My take on Greek & Norse Mythology

The chasm between Greek and Norse mythology is huge. The beginning of each of their worlds couldn’t be more different. Although they both began with nothing but a void of darkness, the Norse creation story was made by an evil giant, as the Greek’s story was made from an egg.

Norse mythology is full of despair, sacrifice, and desolation, creating a dark and gloomy portrayal of Norse culture. One thing that I notice most about Norse mythology is that there’s remarkable heroism, characteristically marked by death of the protagonist.

Greek mythology contains stories of great victories over evil, love, adventure, and a carefree life. The hero inevitably wins, and mankind was always celebrated. Zeus is often pictured as amorous, joyful, and comic. Odin on the other hand, who is Zeus’s Norse counterpart, is also the ruler of the Norse Gods. Odin is described as strange, solemn, and detached, a probable result of his constant grapple with threatening doom. Zeus spends his time frolicking with other women, as Odin seeks as much knowledge as possible, which was often gained through physical trials. Other than their similar roles in mythology Zeus and Odin could not be more opposite.

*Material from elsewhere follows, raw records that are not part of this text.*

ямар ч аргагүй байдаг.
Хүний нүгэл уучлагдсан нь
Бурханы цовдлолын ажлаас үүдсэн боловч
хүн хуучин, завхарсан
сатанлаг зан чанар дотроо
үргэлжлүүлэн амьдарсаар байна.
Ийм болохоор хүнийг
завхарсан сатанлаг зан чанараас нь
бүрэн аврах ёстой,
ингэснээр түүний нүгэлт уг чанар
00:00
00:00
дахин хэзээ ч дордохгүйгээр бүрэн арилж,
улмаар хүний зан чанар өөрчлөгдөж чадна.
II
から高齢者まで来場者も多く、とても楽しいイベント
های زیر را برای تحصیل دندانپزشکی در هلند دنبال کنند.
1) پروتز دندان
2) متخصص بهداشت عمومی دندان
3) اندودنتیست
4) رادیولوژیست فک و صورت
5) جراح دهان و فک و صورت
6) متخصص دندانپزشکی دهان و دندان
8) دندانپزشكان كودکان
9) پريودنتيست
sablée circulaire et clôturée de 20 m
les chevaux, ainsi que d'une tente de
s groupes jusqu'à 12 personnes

The Norse fought against nature more than the Greek and the Norse people experienced the negative and hard things, like darkness and coldness, in nature. In Norse mythology they prepared themselves to meet their fates, and in Greek mythology they always ran away from their fates. Another major difference is that Zeus fought against his father in the Greek story. In the Norse story Odin fought against the giant, Ymir.

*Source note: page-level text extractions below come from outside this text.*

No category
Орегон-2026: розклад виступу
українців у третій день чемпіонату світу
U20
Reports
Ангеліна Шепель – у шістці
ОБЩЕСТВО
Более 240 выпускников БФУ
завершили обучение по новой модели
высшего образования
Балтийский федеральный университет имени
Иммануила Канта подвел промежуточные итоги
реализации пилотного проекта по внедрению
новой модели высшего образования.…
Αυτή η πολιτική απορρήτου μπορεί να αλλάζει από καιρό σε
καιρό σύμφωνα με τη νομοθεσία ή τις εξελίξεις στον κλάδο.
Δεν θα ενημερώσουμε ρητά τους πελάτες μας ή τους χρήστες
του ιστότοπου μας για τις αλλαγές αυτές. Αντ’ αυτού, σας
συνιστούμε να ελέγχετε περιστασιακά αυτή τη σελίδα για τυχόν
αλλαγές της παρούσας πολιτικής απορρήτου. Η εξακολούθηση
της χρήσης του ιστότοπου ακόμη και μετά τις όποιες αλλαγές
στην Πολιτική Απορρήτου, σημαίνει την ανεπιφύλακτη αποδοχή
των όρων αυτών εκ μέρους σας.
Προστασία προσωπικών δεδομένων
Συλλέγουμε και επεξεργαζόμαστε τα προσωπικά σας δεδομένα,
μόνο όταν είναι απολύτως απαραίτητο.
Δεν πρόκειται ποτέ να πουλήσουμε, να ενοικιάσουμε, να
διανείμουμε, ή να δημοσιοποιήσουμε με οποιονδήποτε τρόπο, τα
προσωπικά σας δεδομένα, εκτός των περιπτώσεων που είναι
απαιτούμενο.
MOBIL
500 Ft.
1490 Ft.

There is one major connection between the two and that is the importance of fate. In Norse mythology, The Norn’s exist as three creatures that determine fate. Their job is to create time, without time one cannot determine fate. In Greek mythology there are the Fates, who are known as the Moerae or Apportioners. The three females decide how long every individual is going to live. In both sets of mythologies, the creatures that determine fate are identical in purpose, gender, and number. Also, each of these stories both have struggle between Gods, who later would be ruler of the other gods. In my opinion these two mythologies are strongly connected.